Investigation of mutations, copy number variations and translocations by capture-based Next generation sequencing in patients with chronic B-cell lymphoproliferative disorders

Abstract

The current standard investigations in suspected B- and T-lymphoproliferative disorders (LPDs) include the review of morphological and histological characteristics of peripheral blood and bone marrow samples, together with immunophenotype and genetic features. The results are integrated with the aim to assign the disease to one of the WHO entities of Haematopoietic and Lymphoid tumours to identify the most appropriate therapy approach and to provide prognostic information for the patient1. Despite the multi-disciplinary investigations, up to two-thirds of non-CLL chronic B-LPD cases received by the Haematological Diagnostic Malignancy service (HMDS) at our hospital cannot be assigned to a WHO category (Dr. S. Iyengar, service evaluation). For these patients identifying the best treatment approach is difficult and they may not be able to participate in clinical trials. By expanding our investigations into the molecular pathogenesis of these patients it may be possible to increase the proportion of cases assigned to a definitive diagnosis, improve our understanding of molecular subgroups and, potentially, identify actionable mutations. Using a capture-based Next-generation sequencing approach we will enable us to simultaneously analyse patient samples for the presence of mutations, copy-number variations and translocations arising from the Immunoglobulin- and T-cell receptor loci.

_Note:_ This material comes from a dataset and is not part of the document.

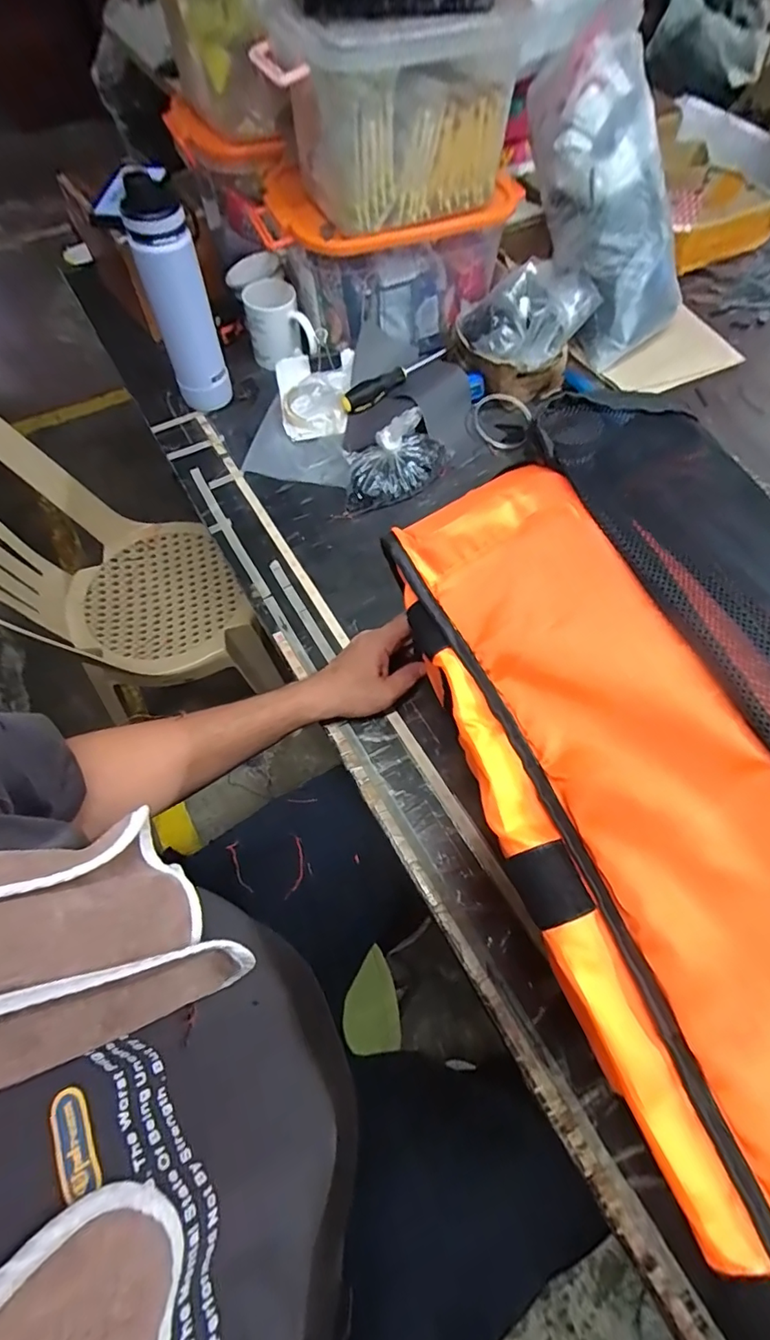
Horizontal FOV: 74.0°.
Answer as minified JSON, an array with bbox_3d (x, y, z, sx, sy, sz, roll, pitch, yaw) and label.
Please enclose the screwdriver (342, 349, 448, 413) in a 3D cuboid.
[{"bbox_3d":[0.020,-0.457,0.787,0.213,0.025,0.028,-42,70,-17],"label":"screwdriver"}]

Based on our literature review, seventy genes with recurrent mutations are included in the design of the NGS panel. For translocations, capture baits cover the entire IG (IGH, IGK, IGL) and TR (TRA, TRB, TRG, TRD) loci. Importantly, in contrast to Fluorescent in-situ hybridisation (FISH) methods, no prior knowledge of the fusion partners is required as any fusion arising from the IG or TR loci will be detected whilst also identifying the fusion partner2. By sequencing sites of known single nucleotide polymorphisms (SNPs), identification of copy-number variants (CNV) is possible3. A proof-of-principle study demonstrating feasibility of this approach has been performed and published by me (Wren D, Walker B. et al.) on behalf of the EuroclonalityNGS consortium4.

Outputs

Abstract to be submitted to ASH, paper in preparation. Plan to adapt panel into routine use.